Stored data entries:
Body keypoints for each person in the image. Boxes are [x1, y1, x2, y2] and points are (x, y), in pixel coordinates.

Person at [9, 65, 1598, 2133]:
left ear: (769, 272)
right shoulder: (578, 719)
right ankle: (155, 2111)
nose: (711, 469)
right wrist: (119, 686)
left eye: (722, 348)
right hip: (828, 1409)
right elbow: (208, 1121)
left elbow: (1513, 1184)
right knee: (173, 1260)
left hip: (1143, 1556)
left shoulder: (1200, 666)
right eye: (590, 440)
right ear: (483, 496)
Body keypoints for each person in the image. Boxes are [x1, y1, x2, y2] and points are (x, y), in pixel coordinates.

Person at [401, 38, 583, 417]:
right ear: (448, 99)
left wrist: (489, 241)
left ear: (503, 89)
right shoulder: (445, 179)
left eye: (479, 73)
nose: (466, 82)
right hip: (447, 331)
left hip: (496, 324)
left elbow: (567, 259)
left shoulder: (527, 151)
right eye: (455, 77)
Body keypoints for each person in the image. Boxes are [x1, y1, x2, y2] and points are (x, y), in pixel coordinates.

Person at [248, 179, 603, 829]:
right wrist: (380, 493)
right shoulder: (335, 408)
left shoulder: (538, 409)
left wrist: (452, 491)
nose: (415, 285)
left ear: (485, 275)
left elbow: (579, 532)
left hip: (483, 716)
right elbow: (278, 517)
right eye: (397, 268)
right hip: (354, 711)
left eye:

* [Required work] All of the entries above should be written out verbatim.

* [Answer section]
Body keypoints for each person in the image. Boxes are [x1, y1, x2, y2] and points are (x, y), in pixel coordinates.

Person at [9, 65, 1598, 2133]:
left ear: (769, 272)
right shoulder: (578, 719)
right ankle: (155, 2111)
nose: (711, 469)
right wrist: (119, 686)
left eye: (722, 348)
right hip: (828, 1409)
right elbow: (208, 1121)
left elbow: (1513, 1184)
right knee: (173, 1260)
left hip: (1143, 1556)
left shoulder: (1200, 666)
right eye: (590, 440)
right ear: (483, 496)
Body keypoints for each person in the image. Boxes are [x1, y1, x2, y2] and points are (x, y), in pixel coordinates.

Person at [401, 38, 583, 417]:
right ear: (448, 99)
left wrist: (489, 241)
left ear: (503, 89)
right shoulder: (445, 179)
left eye: (479, 73)
nose: (466, 82)
right hip: (447, 331)
left hip: (496, 324)
left elbow: (567, 259)
left shoulder: (527, 151)
right eye: (455, 77)
Body keypoints for each person in the image. Boxes are [x1, y1, x2, y2] and points are (x, y), in pixel coordinates.

Person at [248, 179, 603, 829]:
right wrist: (380, 493)
right shoulder: (335, 408)
left shoulder: (538, 409)
left wrist: (452, 491)
nose: (415, 285)
left ear: (485, 275)
left elbow: (579, 532)
left hip: (483, 716)
right elbow: (278, 517)
right eye: (397, 268)
right hip: (354, 711)
left eye:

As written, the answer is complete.